Doubly robust integration of nonprobability and probability survey data

from arxiv, 66 pages, 31 figures. The preprint v2 extends the paper with: domain estimation; a new Hajek-style version of the Kim--Haziza doubly robust estimator; and, theory on the asymptotic relative efficiency of the combined estimators and a simulation study to assess the relative efficiency

Doubly robust estimators for estimating the population mean (or prevalence) of an outcome have been proposed for integrating outcome and covariate data from a nonprobability sample with covariate data from a probability survey. These estimators combine inverse probability weighting estimation with mass imputation. However, the question of how to combine these doubly robust estimators with a Horvitz-Thompson or Hajek estimator that uses only outcome data from the probability survey has received only limited attention. In this paper, we first review previously proposed doubly robust estimators that use outcome data from only the nonprobability sample. We extend these estimators to enable estimation of domain (subpopulation) means (or prevalences), possibly using data from individuals outside the domain to improve estimation when the domain is small. We then consider how to combine this doubly robust estimator with a Horvitz-Thompson or Hajek estimator that uses only the probability survey data. We describe efficient combined estimators, and provide formulae for their repeated-sampling variances and for estimators of these variances. We also investigate the asymptotic relative efficiencies of the combined estimators compared to their two component estimators, and carry out a simulation study to assess their relative efficiencies in finite samples. These relative efficiencies depend on the ratio of the variances of the two component estimators and on how predictive the covariates are of the outcome.

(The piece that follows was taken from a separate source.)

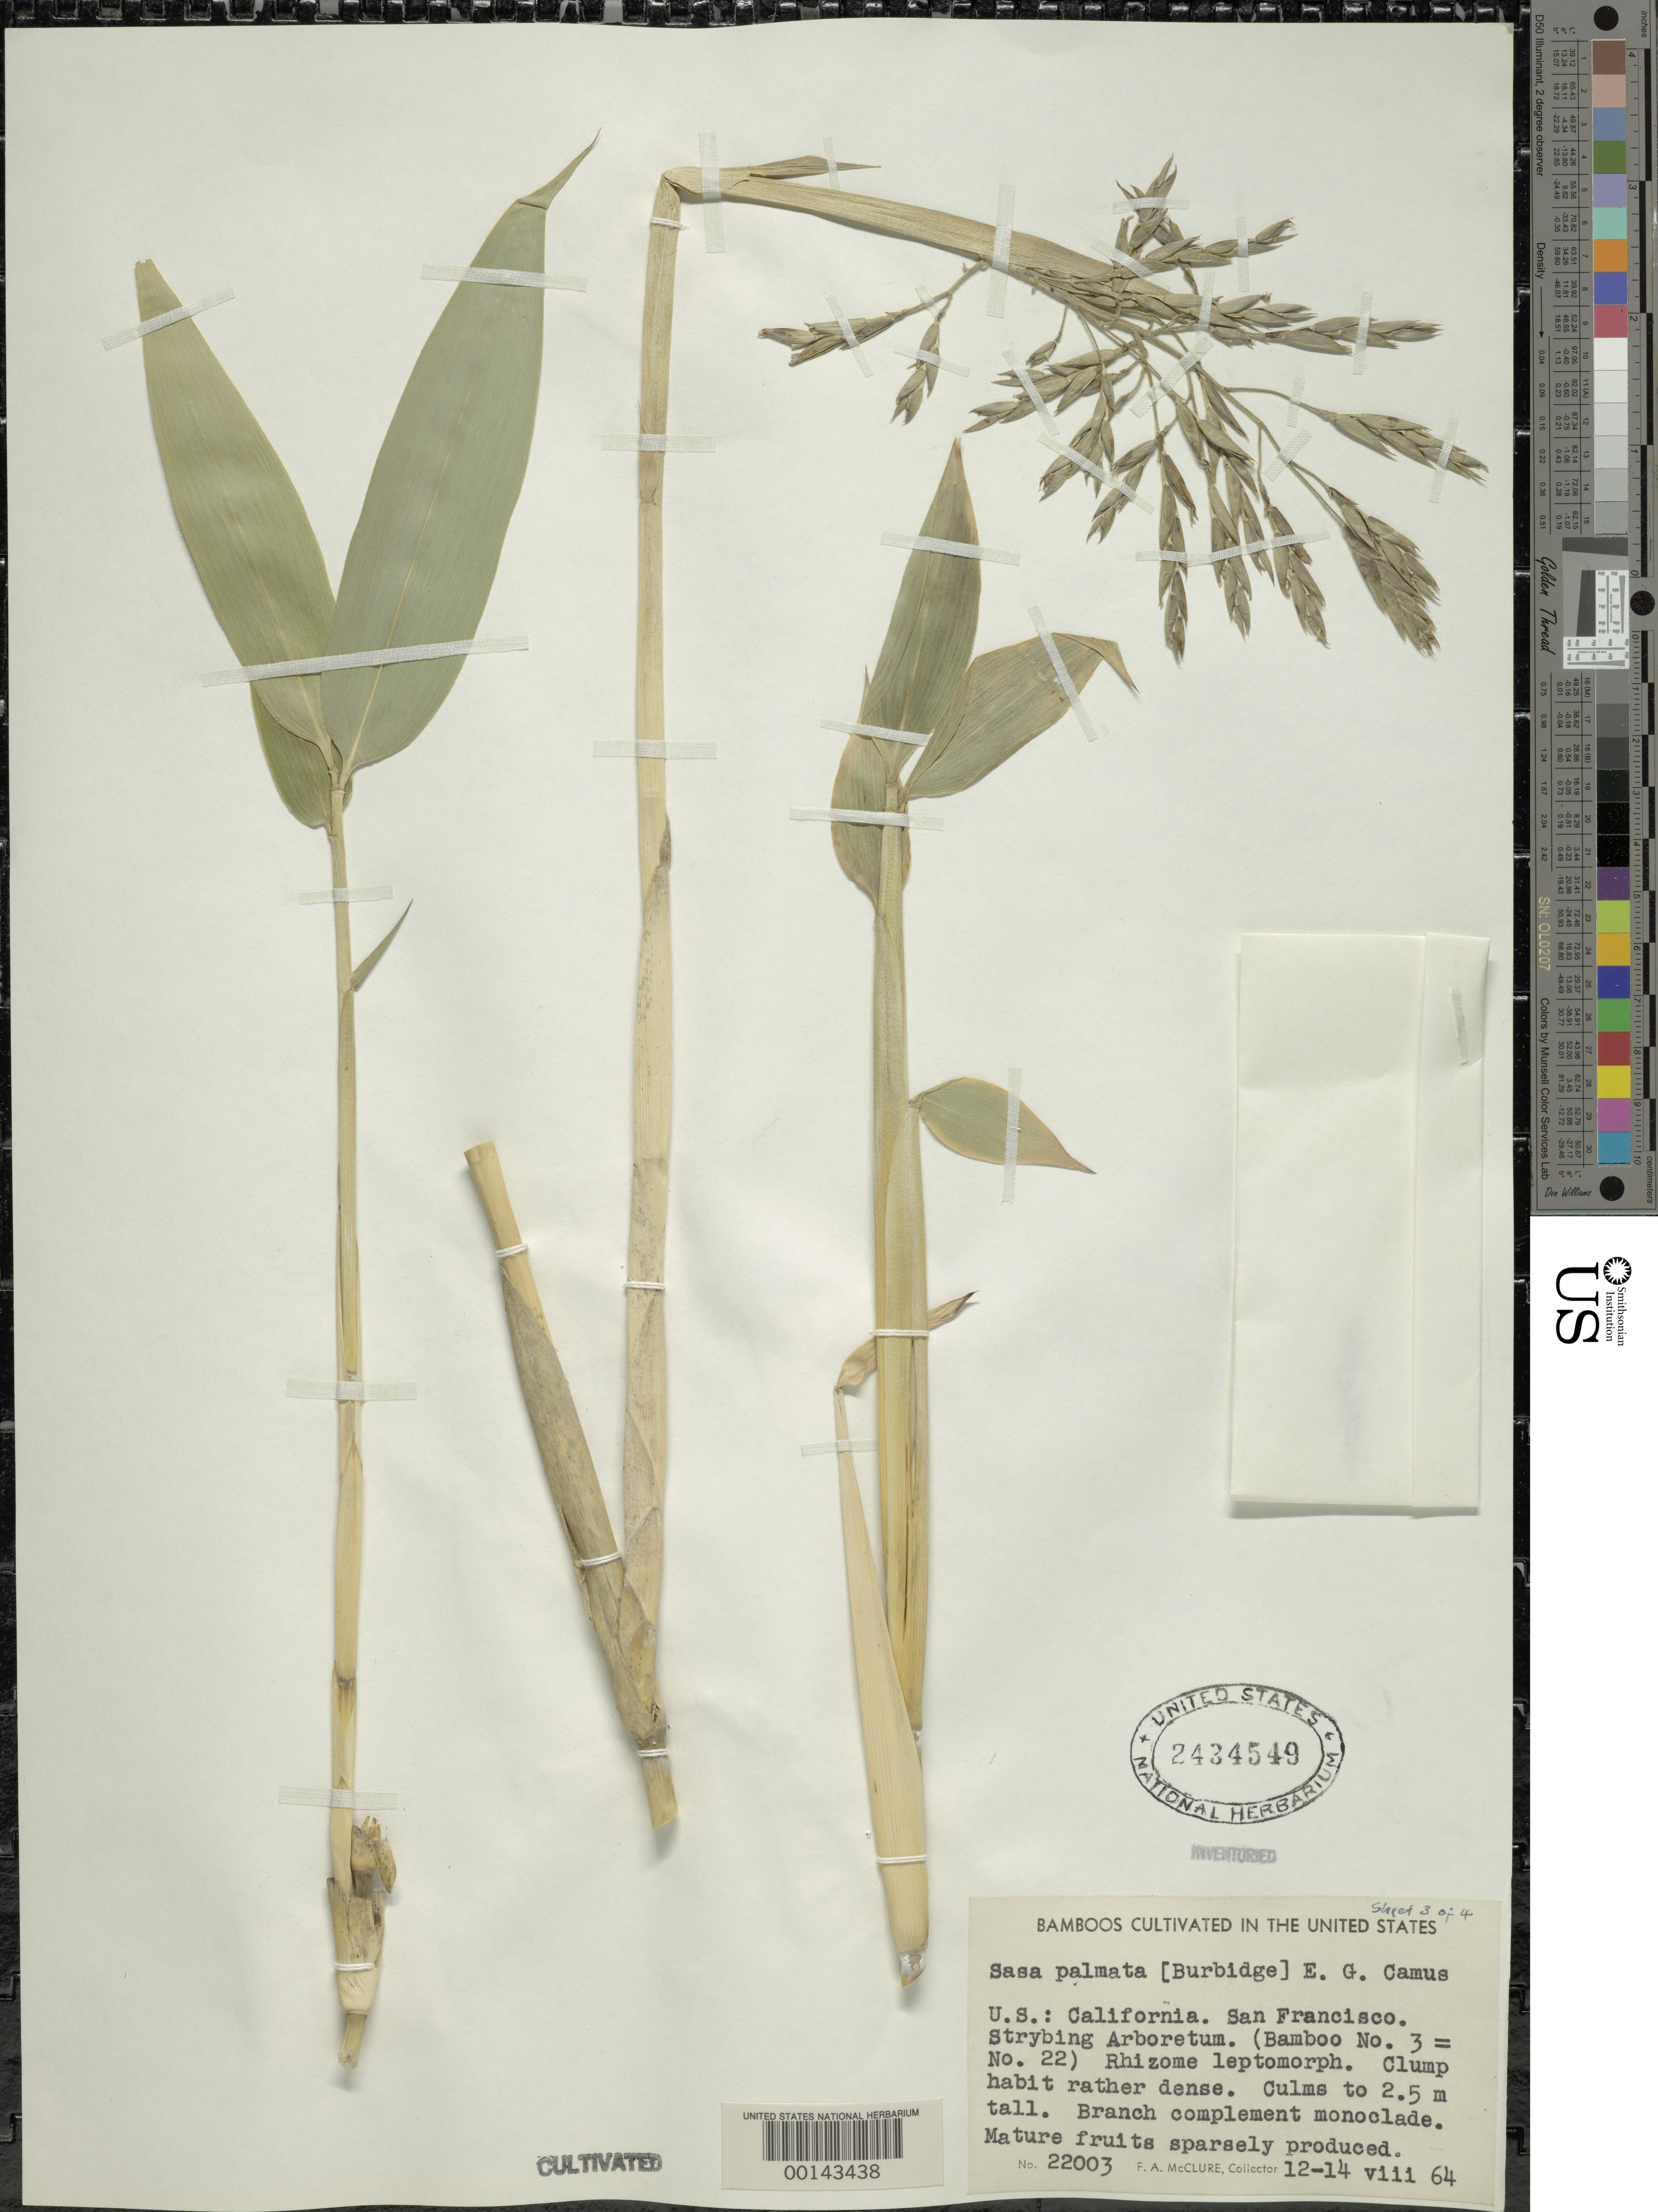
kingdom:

翻译：本文针对非概率样本中的结果变量与协变量数据，结合概率调查中的协变量数据，提出了估计总体均值（或患病率）的双重稳健估计量。这类估计量将逆概率加权估计与多重插补法相结合。然而，关于如何将这些双重稳健估计量与仅使用概率调查结果数据的霍维茨-汤普森估计量或哈耶克估计量进行整合的问题，目前关注不足。本文首先回顾了先前提出的仅使用非概率样本结果数据的双重稳健估计量，并将这些估计量扩展至域（子总体）均值（或患病率）的估计，在域样本量较小时可借助域外个体数据提升估计精度。随后，本文探讨如何将此类双重稳健估计量与仅使用概率调查数据的霍维茨-汤普森估计量或哈耶克估计量进行整合。我们提出了高效组合估计量，给出了其重复抽样方差及方差估计量的计算公式，并研究了组合估计量相对于其两个分量估计量的渐近相对效率。通过模拟研究评估其在有限样本下的相对效率，结果表明该效率取决于两个分量估计量的方差比以及协变量对结果变量的预测能力。